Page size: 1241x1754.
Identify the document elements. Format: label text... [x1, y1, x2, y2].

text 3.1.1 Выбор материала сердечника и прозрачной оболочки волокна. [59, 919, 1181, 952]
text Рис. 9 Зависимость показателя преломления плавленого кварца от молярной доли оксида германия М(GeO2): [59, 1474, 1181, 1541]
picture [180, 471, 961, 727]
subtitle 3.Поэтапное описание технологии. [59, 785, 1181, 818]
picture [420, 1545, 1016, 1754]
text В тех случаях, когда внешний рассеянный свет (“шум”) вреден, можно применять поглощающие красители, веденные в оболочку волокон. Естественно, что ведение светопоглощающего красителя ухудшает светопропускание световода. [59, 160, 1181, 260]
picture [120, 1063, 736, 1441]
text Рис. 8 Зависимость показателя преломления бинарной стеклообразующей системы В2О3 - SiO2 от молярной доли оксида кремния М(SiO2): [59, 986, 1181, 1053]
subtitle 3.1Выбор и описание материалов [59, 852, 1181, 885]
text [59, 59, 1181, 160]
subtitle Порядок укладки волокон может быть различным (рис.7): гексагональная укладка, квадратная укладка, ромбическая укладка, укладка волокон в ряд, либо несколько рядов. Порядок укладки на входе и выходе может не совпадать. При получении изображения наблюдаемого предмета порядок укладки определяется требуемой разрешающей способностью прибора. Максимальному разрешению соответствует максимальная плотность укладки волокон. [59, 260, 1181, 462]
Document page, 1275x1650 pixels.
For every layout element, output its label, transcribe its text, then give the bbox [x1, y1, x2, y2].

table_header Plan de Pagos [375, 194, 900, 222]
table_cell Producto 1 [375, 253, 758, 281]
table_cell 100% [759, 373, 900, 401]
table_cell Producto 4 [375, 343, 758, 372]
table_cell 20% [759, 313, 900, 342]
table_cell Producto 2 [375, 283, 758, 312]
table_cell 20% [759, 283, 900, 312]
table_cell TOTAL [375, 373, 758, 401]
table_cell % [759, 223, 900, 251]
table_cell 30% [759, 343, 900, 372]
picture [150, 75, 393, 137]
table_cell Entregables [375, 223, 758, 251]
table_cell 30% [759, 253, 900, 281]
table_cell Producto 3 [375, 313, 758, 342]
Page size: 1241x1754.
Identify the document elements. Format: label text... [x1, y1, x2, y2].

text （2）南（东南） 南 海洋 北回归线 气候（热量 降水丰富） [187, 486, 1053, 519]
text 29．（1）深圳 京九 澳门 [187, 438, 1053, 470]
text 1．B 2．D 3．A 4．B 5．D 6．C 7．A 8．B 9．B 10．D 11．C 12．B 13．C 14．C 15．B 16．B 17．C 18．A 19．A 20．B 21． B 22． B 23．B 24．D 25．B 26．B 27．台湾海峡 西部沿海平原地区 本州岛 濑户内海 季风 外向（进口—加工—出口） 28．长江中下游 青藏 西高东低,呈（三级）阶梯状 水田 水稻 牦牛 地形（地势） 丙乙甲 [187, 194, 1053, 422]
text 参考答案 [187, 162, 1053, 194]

◇ ◇ ◇ ◇ ◇ ◇ ◇

• _EXERCISE GOAL_: Write out the full listing without altering anything.

• _EXERCISE RESPONSE_:
Page size: 1241x1754.
Identify the document elements. Format: label text... [x1, y1, x2, y2].

text 3.1.1 Выбор материала сердечника и прозрачной оболочки волокна. [59, 919, 1181, 952]
text Рис. 9 Зависимость показателя преломления плавленого кварца от молярной доли оксида германия М(GeO2): [59, 1474, 1181, 1541]
picture [180, 471, 961, 727]
subtitle 3.Поэтапное описание технологии. [59, 785, 1181, 818]
picture [420, 1545, 1016, 1754]
text В тех случаях, когда внешний рассеянный свет (“шум”) вреден, можно применять поглощающие красители, веденные в оболочку волокон. Естественно, что ведение светопоглощающего красителя ухудшает светопропускание световода. [59, 160, 1181, 260]
picture [120, 1063, 736, 1441]
text Рис. 8 Зависимость показателя преломления бинарной стеклообразующей системы В2О3 - SiO2 от молярной доли оксида кремния М(SiO2): [59, 986, 1181, 1053]
subtitle 3.1Выбор и описание материалов [59, 852, 1181, 885]
text [59, 59, 1181, 160]
subtitle Порядок укладки волокон может быть различным (рис.7): гексагональная укладка, квадратная укладка, ромбическая укладка, укладка волокон в ряд, либо несколько рядов. Порядок укладки на входе и выходе может не совпадать. При получении изображения наблюдаемого предмета порядок укладки определяется требуемой разрешающей способностью прибора. Максимальному разрешению соответствует максимальная плотность укладки волокон. [59, 260, 1181, 462]
Document page, 1275x1650 pixels.
For every layout element, output its label, transcribe its text, then give the bbox [x1, y1, x2, y2].

table_header Plan de Pagos [375, 194, 900, 222]
table_cell Producto 1 [375, 253, 758, 281]
table_cell 100% [759, 373, 900, 401]
table_cell Producto 4 [375, 343, 758, 372]
table_cell 20% [759, 313, 900, 342]
table_cell Producto 2 [375, 283, 758, 312]
table_cell 20% [759, 283, 900, 312]
table_cell TOTAL [375, 373, 758, 401]
table_cell % [759, 223, 900, 251]
table_cell 30% [759, 343, 900, 372]
picture [150, 75, 393, 137]
table_cell Entregables [375, 223, 758, 251]
table_cell 30% [759, 253, 900, 281]
table_cell Producto 3 [375, 313, 758, 342]
Page size: 1241x1754.
Identify the document elements. Format: label text... [x1, y1, x2, y2].

text （2）南（东南） 南 海洋 北回归线 气候（热量 降水丰富） [187, 486, 1053, 519]
text 29．（1）深圳 京九 澳门 [187, 438, 1053, 470]
text 1．B 2．D 3．A 4．B 5．D 6．C 7．A 8．B 9．B 10．D 11．C 12．B 13．C 14．C 15．B 16．B 17．C 18．A 19．A 20．B 21． B 22． B 23．B 24．D 25．B 26．B 27．台湾海峡 西部沿海平原地区 本州岛 濑户内海 季风 外向（进口—加工—出口） 28．长江中下游 青藏 西高东低,呈（三级）阶梯状 水田 水稻 牦牛 地形（地势） 丙乙甲 [187, 194, 1053, 422]
text 参考答案 [187, 162, 1053, 194]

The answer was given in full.